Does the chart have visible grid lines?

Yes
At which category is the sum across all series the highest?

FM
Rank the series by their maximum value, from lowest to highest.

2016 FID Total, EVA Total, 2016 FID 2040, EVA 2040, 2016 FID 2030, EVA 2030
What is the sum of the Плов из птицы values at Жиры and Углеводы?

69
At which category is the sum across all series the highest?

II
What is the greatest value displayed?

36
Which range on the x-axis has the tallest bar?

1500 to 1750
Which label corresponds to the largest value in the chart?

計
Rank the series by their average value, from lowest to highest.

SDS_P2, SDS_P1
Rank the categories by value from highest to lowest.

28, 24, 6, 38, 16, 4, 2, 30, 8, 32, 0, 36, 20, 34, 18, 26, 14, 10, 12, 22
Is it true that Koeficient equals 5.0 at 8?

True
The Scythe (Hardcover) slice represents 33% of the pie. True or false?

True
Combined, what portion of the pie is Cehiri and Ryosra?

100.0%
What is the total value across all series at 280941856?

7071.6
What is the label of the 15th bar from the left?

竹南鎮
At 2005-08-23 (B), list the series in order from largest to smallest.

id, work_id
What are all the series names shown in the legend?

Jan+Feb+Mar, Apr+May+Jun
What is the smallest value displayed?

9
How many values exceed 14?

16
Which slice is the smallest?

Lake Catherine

+++

* _TASK DIRECTIONS_
Please give every line of the listing above as a JSON list of strings, one string per line, with the blank lines left out.

* _SOLUTION BELOW_
[
  "Does the chart have visible grid lines?",
  "Yes",
  "At which category is the sum across all series the highest?",
  "FM",
  "Rank the series by their maximum value, from lowest to highest.",
  "2016 FID Total, EVA Total, 2016 FID 2040, EVA 2040, 2016 FID 2030, EVA 2030",
  "What is the sum of the Плов из птицы values at Жиры and Углеводы?",
  "69",
  "At which category is the sum across all series the highest?",
  "II",
  "What is the greatest value displayed?",
  "36",
  "Which range on the x-axis has the tallest bar?",
  "1500 to 1750",
  "Which label corresponds to the largest value in the chart?",
  "計",
  "Rank the series by their average value, from lowest to highest.",
  "SDS_P2, SDS_P1",
  "Rank the categories by value from highest to lowest.",
  "28, 24, 6, 38, 16, 4, 2, 30, 8, 32, 0, 36, 20, 34, 18, 26, 14, 10, 12, 22",
  "Is it true that Koeficient equals 5.0 at 8?",
  "True",
  "The Scythe (Hardcover) slice represents 33% of the pie. True or false?",
  "True",
  "Combined, what portion of the pie is Cehiri and Ryosra?",
  "100.0%",
  "What is the total value across all series at 280941856?",
  "7071.6",
  "What is the label of the 15th bar from the left?",
  "竹南鎮",
  "At 2005-08-23 (B), list the series in order from largest to smallest.",
  "id, work_id",
  "What are all the series names shown in the legend?",
  "Jan+Feb+Mar, Apr+May+Jun",
  "What is the smallest value displayed?",
  "9",
  "How many values exceed 14?",
  "16",
  "Which slice is the smallest?",
  "Lake Catherine"
]